Natal derradeiro dum romântico aventureiro

Tio Antônio aproximava-se de completar nove décadas de uma existência feliz, saudável, e embora mais aventurosa do que venturosa, não perdia o prumo nem a prosa. Até que acolheu aquela sugestão, ignorante, ou maldosa, de tomar creolina pra limpar os intestinos...

Tiro e queda: passou a depender da hemodiálise, que fazia dia-sim, dia-não em Pará de Minas. E se encantou com a atenção que lhe era dispensada. Enamorou-se duma faceira enfermeira, fiado no ditado rim por último, rim melhor...

Na véspera do Natal de 2005, de posse dum agrado adoçado, sem temer o chuvaréu que se anunciava, foi atrás de condução pra visitar a musa do coração.

E dele mais não se ouviu, ou viu, simplesmente, a rodar, do radar, sumiu. A busca se iniciou, a um crescendo chegou, se intensificou...e até a celebração da Noite Feliz, papai, seu mano caçula, e vizinho, cancelou. Drama, suspense, tudo se instalou. E sombrias e cada vez mais frias, projeções se faziam.

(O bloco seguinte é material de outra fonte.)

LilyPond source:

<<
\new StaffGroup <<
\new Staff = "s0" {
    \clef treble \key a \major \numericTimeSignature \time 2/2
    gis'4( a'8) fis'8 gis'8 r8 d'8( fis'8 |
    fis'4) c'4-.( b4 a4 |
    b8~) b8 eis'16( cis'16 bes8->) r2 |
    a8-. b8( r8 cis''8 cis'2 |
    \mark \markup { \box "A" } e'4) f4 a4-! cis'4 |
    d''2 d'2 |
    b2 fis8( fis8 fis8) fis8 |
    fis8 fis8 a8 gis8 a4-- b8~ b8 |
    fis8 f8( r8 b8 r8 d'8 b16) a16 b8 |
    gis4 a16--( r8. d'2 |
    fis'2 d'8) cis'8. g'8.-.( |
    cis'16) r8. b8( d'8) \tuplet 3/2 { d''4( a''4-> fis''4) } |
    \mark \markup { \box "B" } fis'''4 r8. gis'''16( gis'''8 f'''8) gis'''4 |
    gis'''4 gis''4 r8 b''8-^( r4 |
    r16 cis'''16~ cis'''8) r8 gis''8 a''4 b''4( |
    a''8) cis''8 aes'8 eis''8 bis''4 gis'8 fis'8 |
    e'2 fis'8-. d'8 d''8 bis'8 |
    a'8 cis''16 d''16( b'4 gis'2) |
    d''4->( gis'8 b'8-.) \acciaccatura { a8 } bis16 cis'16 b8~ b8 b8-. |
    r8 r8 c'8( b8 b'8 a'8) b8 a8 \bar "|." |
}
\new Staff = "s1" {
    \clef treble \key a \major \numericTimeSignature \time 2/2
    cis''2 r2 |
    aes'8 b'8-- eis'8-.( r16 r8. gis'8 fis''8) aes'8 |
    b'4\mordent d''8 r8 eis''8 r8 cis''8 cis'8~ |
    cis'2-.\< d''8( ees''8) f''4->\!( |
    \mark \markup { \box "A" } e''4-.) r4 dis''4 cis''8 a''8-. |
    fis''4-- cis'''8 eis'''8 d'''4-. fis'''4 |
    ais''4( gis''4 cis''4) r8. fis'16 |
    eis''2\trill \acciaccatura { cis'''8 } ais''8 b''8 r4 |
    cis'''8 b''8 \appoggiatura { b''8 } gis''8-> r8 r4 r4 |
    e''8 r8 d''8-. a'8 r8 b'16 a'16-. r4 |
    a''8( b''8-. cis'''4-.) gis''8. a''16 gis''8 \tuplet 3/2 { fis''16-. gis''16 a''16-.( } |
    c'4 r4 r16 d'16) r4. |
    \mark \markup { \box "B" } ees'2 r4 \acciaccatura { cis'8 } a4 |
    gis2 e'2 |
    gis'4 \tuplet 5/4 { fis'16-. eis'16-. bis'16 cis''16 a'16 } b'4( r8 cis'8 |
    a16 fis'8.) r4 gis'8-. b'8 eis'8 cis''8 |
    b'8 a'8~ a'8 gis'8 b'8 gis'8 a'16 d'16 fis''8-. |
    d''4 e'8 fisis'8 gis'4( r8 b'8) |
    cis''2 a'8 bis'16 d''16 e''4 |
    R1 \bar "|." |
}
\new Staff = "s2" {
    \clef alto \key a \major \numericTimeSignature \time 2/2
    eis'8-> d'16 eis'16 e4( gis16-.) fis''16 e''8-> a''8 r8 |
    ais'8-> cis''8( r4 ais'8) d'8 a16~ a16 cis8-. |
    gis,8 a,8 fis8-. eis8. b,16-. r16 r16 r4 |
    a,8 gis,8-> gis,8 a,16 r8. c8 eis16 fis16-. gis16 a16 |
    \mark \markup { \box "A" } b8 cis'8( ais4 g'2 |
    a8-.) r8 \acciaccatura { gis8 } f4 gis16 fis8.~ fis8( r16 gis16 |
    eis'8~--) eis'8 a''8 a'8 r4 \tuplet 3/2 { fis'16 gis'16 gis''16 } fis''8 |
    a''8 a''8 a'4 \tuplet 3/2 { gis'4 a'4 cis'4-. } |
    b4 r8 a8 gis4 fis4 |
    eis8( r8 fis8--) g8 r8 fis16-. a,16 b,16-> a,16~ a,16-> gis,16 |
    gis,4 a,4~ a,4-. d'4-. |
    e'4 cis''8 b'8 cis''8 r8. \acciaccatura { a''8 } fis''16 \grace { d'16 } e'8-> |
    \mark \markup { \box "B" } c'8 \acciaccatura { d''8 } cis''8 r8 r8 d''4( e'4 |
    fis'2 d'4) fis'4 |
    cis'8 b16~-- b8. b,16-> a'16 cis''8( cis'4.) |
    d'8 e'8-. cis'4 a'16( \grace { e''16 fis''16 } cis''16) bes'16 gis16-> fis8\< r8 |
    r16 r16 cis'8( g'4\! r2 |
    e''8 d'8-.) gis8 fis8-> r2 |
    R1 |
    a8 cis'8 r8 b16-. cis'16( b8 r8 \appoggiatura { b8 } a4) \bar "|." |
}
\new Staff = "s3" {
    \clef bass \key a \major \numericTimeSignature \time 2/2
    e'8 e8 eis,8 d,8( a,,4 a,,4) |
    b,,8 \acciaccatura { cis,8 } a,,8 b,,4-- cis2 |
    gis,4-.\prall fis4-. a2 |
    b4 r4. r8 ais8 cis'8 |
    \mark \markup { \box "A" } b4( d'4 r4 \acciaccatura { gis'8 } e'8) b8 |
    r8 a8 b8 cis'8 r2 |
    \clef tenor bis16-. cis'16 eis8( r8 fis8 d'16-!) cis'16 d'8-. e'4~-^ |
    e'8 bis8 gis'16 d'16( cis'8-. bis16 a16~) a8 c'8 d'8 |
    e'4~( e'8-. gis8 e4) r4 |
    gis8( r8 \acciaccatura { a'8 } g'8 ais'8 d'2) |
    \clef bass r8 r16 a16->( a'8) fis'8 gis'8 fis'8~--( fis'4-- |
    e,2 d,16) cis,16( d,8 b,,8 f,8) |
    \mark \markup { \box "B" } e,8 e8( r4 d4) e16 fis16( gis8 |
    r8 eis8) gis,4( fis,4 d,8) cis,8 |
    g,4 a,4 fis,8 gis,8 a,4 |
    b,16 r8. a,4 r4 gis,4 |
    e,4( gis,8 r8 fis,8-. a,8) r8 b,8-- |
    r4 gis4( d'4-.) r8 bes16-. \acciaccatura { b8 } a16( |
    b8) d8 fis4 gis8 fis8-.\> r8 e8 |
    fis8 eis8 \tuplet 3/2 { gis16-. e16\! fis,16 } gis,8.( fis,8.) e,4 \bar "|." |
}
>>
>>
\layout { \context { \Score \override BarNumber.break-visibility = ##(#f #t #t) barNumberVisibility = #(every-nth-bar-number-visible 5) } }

Até que, no terceiro dia, justo no terceiro dia, o cunhado Osires, baiano de xícara e pires, campeando pelos arredores de Pitangui, no caminho do Velho da Taipa, ouviu uma resposta, frágil, mas firme a um brado seu: tio Antônio jazia, inerte, mas cheio de vida, e alguma superficial ferida, em meio ao matagal, da mesma forma em que despencara de um barranco colossal.

Ao seu lado, o agrado, agora melado, mas de formigas ainda preservado.